Die belangte Behörde konnte daher zu Recht davon ausgehen, dass durch die 1997 durchgeführten Baumaßnahmen der Abgabentatbestand des § 19 Oö BauO 1994 verwirklicht wurde.
2.3. Im Zusammenhang mit der im Abgabenverfahren gerügten Unterlassung der Anrechnung von Leistungen der Rechtsvorgänger der Beschwerdeführer enthält die vorliegende Beschwerde nur die Hinweise auf die Verhandlungsschrift über die Sitzung des Gemeinderats der mitbeteiligten Marktgemeinde vom , der zu Folge die Gemeinde die S-Gasse als Straße und Gehsteig in ihre Verwaltung übernommen habe. Wieso sich aus diesem Umstand ergeben sollte, dass die Rechtsvorgänger der Beschwerdeführer einen Verkehrsflächenbeitrag geleistet hätten, bleibt unerfindlich. Aus der vollständigen Wiedergabe der von den Beschwerdeführern zitierten Passage des Protokolls in der Gegenschrift der mitbeteiligten Marktgemeinde ist ersichtlich, dass darin auf einen (schon damals) in der Vergangenheit liegenden Zeitpunkt Bezug genommen wird und ausdrücklich festgehalten wurde, dass die Gemeinde die Errichtungskosten getragen habe. Dass sich aus diesem Protokoll etwas für den Standpunkt der Beschwerdeführer ergeben sollte, ist daher nicht nachvollziehbar.

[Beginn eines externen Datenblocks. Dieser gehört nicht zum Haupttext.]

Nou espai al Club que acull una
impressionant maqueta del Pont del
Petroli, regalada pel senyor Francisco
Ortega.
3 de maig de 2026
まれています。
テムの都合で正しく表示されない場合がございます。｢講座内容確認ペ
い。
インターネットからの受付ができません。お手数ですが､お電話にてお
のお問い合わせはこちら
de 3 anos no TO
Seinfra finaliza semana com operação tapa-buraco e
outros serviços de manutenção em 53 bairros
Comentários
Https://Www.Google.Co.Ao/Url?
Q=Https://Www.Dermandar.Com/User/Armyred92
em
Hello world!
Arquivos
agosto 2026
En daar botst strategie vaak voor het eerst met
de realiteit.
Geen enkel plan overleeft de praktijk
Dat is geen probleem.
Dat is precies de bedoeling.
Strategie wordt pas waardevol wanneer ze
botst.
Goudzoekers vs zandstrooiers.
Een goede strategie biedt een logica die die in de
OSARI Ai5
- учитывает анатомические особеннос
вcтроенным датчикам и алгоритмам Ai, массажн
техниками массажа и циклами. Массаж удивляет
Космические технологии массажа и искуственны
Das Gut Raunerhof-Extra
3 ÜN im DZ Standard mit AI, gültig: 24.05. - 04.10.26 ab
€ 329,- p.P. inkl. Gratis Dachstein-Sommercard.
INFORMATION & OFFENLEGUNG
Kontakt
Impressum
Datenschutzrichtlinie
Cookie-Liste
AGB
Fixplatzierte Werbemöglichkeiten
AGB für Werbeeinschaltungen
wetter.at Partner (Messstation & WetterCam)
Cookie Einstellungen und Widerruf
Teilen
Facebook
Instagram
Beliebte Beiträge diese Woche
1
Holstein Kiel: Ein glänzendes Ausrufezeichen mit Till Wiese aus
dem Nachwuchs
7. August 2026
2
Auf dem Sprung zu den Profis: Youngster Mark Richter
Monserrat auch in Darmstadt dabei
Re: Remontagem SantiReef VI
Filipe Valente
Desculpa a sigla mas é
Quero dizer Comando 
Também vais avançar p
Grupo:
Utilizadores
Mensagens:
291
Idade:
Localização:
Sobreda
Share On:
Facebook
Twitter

2.4. Aus den dargelegten Erwägungen ergibt sich, dass die Beschwerdeführer durch den angefochtenen Bescheid in ihren Rechten weder wegen der geltend gemachten noch wegen einer vom Verwaltungsgerichtshof aus eigenem aufzugreifenden Rechtswidrigkeit verletzt worden sind.
Die Beschwerde war infolgedessen gemäß § 42 Abs. 1 VwGG als unbegründet abzuweisen.
2.5. Die Kostenentscheidung gründet sich auf die §§ 47 ff VwGG in Verbindung mit der VwGH-Aufwandersatzverordnung 2003, BGBl. II Nr. 333.